Kindful Leadership
“People will forget what you said. People will forget what you did.
But people will never forget how you made them feel”
– Maya Angelou
One of the things I’m most proud of in my career is the culture we’ve built at Think Productive. We have a team of people working across the globe, many of whom have never met face to face, yet our culture feels consistent from the UK, to North America, to the Philippines, to the Netherlands to Australia. We take our values seriously, and one of those is “Trust and Kindness are our Rocket fuel”. We see kindness not as a luxury, but as integral to our success. Choosing kindness means recognising that we all have lives outside of work and limits within it, putting people at the centre of how we organise things and trying to operate from a mindset of abundance, not scarcity.

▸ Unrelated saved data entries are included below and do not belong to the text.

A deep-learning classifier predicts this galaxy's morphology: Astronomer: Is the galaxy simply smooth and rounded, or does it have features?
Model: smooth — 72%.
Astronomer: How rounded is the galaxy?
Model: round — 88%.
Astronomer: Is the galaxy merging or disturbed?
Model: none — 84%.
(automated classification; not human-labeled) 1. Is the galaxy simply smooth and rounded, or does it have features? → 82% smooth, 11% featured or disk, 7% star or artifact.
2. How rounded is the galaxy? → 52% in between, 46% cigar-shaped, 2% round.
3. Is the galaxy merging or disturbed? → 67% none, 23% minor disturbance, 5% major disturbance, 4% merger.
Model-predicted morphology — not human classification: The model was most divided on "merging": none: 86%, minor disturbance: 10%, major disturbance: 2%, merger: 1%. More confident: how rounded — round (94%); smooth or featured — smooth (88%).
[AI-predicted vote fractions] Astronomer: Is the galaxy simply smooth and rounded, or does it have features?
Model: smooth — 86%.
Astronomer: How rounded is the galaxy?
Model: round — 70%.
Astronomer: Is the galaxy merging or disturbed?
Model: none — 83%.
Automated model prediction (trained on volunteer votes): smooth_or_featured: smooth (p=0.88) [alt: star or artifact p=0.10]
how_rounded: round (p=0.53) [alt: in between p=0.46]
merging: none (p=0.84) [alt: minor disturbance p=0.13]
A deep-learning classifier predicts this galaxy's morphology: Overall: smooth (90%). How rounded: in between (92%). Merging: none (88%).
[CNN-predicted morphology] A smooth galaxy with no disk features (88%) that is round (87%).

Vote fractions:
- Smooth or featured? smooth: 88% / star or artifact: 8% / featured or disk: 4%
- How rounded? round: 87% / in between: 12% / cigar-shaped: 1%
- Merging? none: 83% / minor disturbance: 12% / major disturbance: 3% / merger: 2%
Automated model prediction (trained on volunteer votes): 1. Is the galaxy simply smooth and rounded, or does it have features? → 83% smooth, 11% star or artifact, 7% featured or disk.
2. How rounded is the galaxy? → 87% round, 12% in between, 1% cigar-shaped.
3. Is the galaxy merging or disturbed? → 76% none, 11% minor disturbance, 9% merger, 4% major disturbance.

For the last few years, I’ve been on a mission to articulate the importance of this approach, which I call ‘Kindful Leadership’. I’ve run leadership programmes, given talks and written the book Kind: Why caring leaders triumph in a competitive world. A kinder workplace is also, statistically, a more successful one. Kindness and empathy help to increase trust and help us achieve a sense of ‘psychological safety’ which is the gift that keeps on giving. Amy Edmonson defines ‘psychological safety’ as “a shared belief held by members of a team that the team is safe for interpersonal risk-taking." Psychologically safe teams are more productive, there’s less groupthink, a higher quality of critical thinking, more innovation and even fewer physical accidents, because people put forward their ideas freely, in service of each other and the work, not their own ego and self-preservation.
Kindness is about action, not words or identity. And far from being weak, kindness is actually a show of strength. Often a kind act takes the bravery to be vulnerable or speak a difficult truth, or the curiosity to wonder about the needs of others, or high levels of emotional intelligence, or deft communication skills. Kind isn’t weak, it’s bad-ass.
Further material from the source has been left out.